• Data shown:
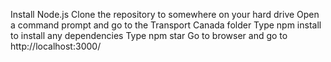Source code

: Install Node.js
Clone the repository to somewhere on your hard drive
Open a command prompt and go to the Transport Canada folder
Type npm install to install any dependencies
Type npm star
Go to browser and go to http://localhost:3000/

* * *

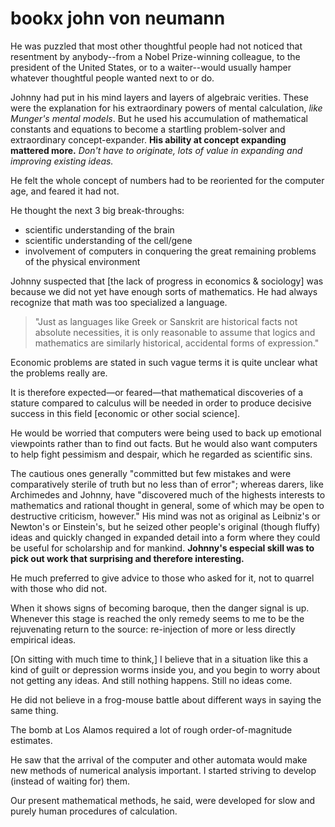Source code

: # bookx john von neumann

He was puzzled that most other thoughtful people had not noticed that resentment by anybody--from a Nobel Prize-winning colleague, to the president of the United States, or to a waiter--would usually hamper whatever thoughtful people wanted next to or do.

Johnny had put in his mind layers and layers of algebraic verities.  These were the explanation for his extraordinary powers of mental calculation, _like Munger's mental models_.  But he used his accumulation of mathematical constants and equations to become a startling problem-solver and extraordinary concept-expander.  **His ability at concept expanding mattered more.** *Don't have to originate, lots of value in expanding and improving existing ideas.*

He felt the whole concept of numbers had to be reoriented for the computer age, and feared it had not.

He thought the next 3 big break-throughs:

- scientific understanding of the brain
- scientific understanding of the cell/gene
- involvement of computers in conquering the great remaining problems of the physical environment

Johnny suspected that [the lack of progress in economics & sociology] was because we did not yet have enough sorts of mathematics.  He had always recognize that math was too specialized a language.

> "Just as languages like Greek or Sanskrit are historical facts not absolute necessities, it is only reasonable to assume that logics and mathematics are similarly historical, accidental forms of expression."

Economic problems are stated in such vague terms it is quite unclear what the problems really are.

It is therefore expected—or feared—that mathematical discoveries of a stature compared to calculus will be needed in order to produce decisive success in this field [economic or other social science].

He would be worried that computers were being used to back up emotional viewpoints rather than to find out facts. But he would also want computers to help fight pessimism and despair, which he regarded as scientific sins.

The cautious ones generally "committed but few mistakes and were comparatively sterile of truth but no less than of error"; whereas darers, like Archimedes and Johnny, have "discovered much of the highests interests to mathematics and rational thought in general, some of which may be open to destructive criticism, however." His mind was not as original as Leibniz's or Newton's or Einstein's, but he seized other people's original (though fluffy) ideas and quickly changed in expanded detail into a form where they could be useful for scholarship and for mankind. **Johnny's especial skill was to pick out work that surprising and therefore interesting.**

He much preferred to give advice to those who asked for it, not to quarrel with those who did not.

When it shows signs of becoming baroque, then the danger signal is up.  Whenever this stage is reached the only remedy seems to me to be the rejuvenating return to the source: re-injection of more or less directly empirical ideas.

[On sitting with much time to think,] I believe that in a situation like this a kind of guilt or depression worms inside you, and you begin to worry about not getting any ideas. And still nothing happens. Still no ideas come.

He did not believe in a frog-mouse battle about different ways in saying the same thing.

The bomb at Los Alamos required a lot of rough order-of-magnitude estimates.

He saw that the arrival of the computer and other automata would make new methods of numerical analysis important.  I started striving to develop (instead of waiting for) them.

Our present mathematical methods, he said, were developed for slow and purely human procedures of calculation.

--

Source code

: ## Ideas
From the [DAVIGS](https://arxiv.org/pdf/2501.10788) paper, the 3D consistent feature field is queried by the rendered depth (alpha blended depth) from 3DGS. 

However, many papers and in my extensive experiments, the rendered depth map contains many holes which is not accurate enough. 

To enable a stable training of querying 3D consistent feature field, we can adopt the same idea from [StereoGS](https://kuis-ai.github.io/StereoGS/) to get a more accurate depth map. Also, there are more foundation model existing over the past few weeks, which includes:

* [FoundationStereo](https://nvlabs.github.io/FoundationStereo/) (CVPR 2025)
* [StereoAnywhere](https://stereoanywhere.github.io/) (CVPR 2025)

• What you will do:
Which lines in the listing hold the word "facts"? Copy them out.

• Response area:
> "Just as languages like Greek or Sanskrit are historical facts not absolute necessities, it is only reasonable to assume that logics and mathematics are similarly historical, accidental forms of expression."
He would be worried that computers were being used to back up emotional viewpoints rather than to find out facts. But he would also want computers to help fight pessimism and despair, which he regarded as scientific sins.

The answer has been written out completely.